TEXTO:
____________
Un recorrido por el cine clásico con la guía de sus músicas

Madrid.- Cuando a un aficionado al cine se le menciona a John Ford, Raoul Walsh, Michael Curtiz o Billy Wilder, de inmediato se entusiasma y quiere volver a ver una de sus películas.

Madrid.- Cuando a un aficionado al cine se le menciona a John Ford, Raoul Walsh, Michael Curtiz o Billy Wilder, de inmediato se entusiasma y quiere volver a ver una de sus películas, ninguna de las cuales se podría considerar completa sin la banda sonora, que ayudó a que sean inconfundibles e inolvidables.

En su último libro, «Tócala otra vez, Sam. Las mejores músicas de cine» (Fórcola), que acaba de salir a la venta, el escritor español, profesor y, sobre todo, cinéfilo Andrés Amorós nos propone precisamente eso: recorrer buena parte de la historia del séptimo arte a través de la música, un nexo que muchas veces pasa inadvertido, para bien o para mal.

De esa conjunción tan perfecta como complicadísima de establecer con buen acuerdo nos habla Amorós, quien en entrevista con Efe afirma que estos directores clásicos (y algunos aun en activo, como Clint Eastwood o Francis Ford Coppola) «sabían elegir muy bien las músicas» de sus películas.
____________
TAREAS:
1. Traduzca al inglés la siguiente oración del texto sobre las músicas del cine clásico: «Cuando a un aficionado al cine se le menciona a John Ford, Raoul Walsh, Michael Curtiz o Billy Wilder, de inmediato se entusiasma y quiere volver a ver una de sus películas».
2. Según el texto sobre las músicas del cine clásico, ¿qué editorial publica el libro de Andrés Amorós?
3. Prosiga el texto sobre las músicas del cine clásico a partir de su última oración.

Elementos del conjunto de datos
____________
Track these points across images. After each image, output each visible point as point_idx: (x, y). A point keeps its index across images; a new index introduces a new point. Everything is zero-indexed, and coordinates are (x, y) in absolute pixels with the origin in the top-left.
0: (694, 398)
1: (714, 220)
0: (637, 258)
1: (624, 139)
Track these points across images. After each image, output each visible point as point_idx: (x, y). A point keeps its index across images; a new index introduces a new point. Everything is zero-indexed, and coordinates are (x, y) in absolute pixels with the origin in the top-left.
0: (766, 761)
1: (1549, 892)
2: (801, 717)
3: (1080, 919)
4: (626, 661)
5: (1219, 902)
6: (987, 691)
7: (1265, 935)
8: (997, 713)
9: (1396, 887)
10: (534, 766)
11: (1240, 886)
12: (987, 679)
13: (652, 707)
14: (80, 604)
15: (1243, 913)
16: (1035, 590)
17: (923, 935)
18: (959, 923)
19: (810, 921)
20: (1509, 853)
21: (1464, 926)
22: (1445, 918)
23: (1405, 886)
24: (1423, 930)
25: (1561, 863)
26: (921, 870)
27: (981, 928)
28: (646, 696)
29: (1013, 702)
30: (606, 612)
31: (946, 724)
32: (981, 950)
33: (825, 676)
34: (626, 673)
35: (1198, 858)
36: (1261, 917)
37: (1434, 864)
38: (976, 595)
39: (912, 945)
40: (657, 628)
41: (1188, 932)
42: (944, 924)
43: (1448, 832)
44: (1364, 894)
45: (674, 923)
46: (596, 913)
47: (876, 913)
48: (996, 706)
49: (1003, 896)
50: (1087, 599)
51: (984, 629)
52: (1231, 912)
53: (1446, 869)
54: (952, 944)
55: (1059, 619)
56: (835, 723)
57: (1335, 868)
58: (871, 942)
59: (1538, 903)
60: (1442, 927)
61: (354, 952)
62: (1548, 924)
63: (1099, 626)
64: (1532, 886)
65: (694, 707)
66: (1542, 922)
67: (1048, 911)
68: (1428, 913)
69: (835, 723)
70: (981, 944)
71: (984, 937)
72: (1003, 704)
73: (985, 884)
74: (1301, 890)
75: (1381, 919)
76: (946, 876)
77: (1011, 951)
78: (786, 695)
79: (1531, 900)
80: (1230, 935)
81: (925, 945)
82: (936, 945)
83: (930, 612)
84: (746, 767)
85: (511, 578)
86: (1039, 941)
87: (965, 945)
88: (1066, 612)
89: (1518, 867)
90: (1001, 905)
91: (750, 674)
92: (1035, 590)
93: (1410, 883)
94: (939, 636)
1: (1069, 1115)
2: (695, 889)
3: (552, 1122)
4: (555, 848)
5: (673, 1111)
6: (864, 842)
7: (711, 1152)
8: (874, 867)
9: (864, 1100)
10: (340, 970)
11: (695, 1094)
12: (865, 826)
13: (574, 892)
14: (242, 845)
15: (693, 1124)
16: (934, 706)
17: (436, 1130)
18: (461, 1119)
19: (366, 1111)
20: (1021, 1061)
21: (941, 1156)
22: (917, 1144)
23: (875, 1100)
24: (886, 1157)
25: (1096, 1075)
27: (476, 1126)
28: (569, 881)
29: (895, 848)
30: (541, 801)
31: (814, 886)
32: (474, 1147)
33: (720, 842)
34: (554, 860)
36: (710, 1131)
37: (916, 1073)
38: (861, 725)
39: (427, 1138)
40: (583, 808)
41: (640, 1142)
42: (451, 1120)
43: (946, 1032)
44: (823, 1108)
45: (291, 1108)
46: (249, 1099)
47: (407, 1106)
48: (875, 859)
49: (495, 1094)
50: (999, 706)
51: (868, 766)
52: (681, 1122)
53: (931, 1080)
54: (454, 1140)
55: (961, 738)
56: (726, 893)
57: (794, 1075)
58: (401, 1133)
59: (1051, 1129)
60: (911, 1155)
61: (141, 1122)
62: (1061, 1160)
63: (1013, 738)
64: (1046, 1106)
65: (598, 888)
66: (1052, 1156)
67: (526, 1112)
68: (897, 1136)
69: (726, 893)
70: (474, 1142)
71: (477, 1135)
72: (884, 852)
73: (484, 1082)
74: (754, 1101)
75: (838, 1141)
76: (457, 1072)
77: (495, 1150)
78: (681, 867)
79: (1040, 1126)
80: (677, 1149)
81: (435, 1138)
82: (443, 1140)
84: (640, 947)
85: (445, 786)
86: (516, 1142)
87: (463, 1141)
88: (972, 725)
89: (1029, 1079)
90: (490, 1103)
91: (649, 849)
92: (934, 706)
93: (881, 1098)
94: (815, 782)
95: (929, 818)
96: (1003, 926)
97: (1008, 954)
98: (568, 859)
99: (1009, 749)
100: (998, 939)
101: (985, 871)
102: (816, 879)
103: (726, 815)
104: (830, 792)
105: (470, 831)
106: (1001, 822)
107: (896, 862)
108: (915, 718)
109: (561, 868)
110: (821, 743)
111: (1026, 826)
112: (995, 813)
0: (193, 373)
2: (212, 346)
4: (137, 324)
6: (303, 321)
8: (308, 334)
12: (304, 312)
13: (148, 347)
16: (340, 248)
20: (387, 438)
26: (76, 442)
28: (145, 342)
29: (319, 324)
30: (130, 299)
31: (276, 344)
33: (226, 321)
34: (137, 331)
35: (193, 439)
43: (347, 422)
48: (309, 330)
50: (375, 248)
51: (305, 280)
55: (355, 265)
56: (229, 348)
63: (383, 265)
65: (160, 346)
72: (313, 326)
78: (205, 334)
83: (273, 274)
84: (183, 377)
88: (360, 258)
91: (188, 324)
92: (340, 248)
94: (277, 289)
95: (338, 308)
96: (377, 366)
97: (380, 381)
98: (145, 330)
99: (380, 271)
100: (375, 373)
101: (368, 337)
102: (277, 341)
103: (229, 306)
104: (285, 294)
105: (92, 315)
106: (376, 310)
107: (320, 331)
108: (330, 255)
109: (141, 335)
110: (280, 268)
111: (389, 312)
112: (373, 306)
____________
RESULTADOS DEL EJERCICIO:
1. When a film buff hears John Ford, Raoul Walsh, Michael Curtiz, or Billy Wilder mentioned, they immediately get excited and want to watch one of their films again.

2. Fórcola.

3.
No se puede uno imaginar «They Died with Their Boots On» (Raoul Walsh, 1941) sin la canción «Garry Owen», una tonada popular irlandesa que llegó a convertirse en el himno del mítico Séptimo de Caballería al que el general Custer condujo a la muerte en Little Big Horn.

Ni nadie puede evitar enardecerse cuando en «Casablanca» (Michael Curtiz, 1942) «La marsellesa» hace callar a los alemanes que están coreando una canción guerrera en el café de Rick.

Tampoco habrá ningún cinéfilo, mitómano o simplemente transeúnte del cine que alguna vez no haya dicho «tócala otra vez, Sam», muy libérrima traducción al español de la indicación que Bogart le da a su amigo el pianista para que toque «As time goes by», una melodía inmortal y que redondea toda la grandeza de este superclásico del cine, cuya banda sonora compuso el gran Max Steiner y que, según afirma Amorós en su libro, «es sinónimo de romanticismo cinematográfico».

Asimismo, no se puede concebir «The Quiet Man» (John Ford, 1952) sin la música que compuso para ella Victor Young o sin la balada irlandesa «La isla de Innisfree», que Maureen O’Hara (más pelirroja, vital y brava que nunca) interpreta al piano.

Y es que Ford, el viejo cascarrabias, el bardo del cine clásico, quien siempre parecía mofarse sobre la pretenciosidad de ciertos directores cuando ilustraban con música una secuencia, supo rodearse de estupendos compositores para sus filmes.

En otro sentido, desde luego nadie que la haya visto habrá podido olvidar la secuencia de la ducha de «Psycho» (Alfred Hitchcock, 1960) con el subrayado estridente y estremecedor de los violines ideado por Bernard Hermann. Nos invita a salir corriendo mientras nos quedamos pegados a la butaca.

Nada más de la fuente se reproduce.